DATASET EXTRACT »
....................

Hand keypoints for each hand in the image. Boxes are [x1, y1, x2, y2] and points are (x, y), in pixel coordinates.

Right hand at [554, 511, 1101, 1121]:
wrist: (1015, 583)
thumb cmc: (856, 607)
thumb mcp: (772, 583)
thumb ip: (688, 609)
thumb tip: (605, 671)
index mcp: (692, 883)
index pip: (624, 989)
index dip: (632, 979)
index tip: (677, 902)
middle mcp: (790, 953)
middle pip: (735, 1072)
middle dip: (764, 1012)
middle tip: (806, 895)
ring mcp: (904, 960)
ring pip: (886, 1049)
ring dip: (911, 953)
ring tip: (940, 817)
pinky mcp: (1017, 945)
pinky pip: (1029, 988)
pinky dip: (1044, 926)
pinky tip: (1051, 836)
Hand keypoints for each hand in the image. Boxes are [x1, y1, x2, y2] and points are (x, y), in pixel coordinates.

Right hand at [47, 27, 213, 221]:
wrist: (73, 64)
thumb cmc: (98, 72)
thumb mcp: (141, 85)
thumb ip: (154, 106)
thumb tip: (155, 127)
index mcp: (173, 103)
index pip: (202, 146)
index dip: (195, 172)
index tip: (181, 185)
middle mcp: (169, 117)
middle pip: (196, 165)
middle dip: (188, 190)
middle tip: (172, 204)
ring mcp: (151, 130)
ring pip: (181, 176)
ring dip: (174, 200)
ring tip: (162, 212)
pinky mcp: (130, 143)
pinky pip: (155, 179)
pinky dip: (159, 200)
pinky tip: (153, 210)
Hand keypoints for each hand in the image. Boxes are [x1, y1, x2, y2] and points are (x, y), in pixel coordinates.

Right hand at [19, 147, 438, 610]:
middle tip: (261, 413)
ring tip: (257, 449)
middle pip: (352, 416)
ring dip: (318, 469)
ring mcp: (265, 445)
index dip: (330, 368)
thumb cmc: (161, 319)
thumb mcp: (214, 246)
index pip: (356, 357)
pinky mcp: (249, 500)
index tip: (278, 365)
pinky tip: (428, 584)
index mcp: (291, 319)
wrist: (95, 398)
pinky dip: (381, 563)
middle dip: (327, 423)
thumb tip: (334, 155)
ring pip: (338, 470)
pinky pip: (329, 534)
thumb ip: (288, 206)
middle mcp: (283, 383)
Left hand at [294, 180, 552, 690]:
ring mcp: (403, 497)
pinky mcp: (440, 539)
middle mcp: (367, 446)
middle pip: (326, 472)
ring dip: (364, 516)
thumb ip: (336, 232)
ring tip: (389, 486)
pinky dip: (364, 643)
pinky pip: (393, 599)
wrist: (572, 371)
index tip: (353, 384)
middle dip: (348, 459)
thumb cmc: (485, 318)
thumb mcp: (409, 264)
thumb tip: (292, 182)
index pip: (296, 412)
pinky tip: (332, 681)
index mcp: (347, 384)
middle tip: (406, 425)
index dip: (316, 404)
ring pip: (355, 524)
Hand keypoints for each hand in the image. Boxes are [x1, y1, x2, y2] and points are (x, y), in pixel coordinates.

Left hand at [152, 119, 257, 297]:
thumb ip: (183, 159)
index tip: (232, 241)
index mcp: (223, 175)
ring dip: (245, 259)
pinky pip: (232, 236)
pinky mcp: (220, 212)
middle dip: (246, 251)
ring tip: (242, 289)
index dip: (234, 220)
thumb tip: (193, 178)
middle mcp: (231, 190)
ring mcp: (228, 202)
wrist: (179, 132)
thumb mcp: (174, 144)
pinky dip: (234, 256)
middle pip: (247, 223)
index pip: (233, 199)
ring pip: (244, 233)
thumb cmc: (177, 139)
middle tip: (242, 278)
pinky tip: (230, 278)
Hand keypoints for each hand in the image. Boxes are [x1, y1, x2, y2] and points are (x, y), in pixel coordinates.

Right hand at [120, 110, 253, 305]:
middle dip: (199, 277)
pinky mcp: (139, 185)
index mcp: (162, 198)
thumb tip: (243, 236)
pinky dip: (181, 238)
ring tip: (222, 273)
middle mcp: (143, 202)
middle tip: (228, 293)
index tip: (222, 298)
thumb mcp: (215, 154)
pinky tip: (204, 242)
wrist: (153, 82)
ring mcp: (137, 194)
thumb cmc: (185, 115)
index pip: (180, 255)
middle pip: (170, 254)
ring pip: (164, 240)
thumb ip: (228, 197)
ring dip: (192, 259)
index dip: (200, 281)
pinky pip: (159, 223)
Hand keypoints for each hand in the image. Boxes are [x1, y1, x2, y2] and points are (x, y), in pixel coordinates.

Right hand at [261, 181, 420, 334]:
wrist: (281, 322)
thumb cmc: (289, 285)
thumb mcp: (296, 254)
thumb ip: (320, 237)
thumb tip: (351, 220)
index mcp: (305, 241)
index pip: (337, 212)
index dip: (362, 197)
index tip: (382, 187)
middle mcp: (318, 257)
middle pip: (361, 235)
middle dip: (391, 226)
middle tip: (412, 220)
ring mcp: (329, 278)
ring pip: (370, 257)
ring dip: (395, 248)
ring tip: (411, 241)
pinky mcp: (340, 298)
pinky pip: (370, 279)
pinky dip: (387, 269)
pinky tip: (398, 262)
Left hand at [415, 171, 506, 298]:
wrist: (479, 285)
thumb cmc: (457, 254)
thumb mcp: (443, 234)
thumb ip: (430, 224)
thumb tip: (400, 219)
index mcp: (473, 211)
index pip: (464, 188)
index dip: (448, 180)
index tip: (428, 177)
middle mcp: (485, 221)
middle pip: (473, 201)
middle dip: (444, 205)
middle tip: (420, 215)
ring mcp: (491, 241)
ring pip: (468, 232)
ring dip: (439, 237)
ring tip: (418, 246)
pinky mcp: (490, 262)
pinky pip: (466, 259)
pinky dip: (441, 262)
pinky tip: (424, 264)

....................

Set down precisely the lines above between the line holding "wrist: (479, 285)" and the line holding "ring mcp: (491, 241)", inclusive, and nothing beyond them.

SOLUTION TO THIS EXERCISE »
wrist: (479, 285)
thumb cmc: (457, 254)
thumb mcp: (443, 234)
thumb ip: (430, 224)
thumb tip: (400, 219)
index mcp: (473, 211)
index pip: (464, 188)
index dip: (448, 180)
index tip: (428, 177)
middle mcp: (485, 221)
middle pip: (473, 201)
middle dip: (444, 205)
middle tip: (420, 215)
ring mcp: (491, 241)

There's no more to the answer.